**REQUIRED WORK**
Could the listing be repeated exactly, with every picture dropped?
Start of Block
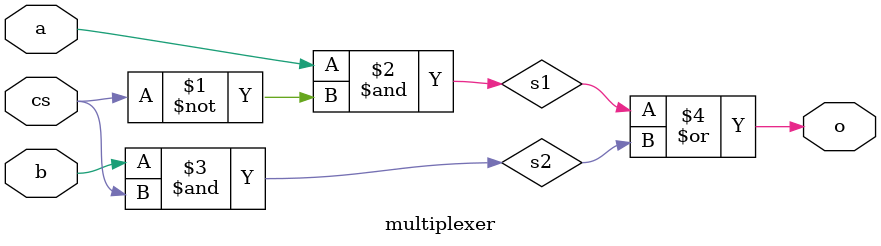
<source format=sv>
module multiplexer(a, b, cs, o);
  input a,b,cs;
  output o;
  
  wire s1,s2;
  
  assign s1 = a & (~cs);
  assign s2 = b & cs;
  
  assign o = s1 | s2;
endmodule
  

</source>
End of Block
**RESPONSE FOR THIS EXERCISE**
<source format=sv>
module multiplexer(a, b, cs, o);
  input a,b,cs;
  output o;
  
  wire s1,s2;
  
  assign s1 = a & (~cs);
  assign s2 = b & cs;
  
  assign o = s1 | s2;
endmodule
  

</source>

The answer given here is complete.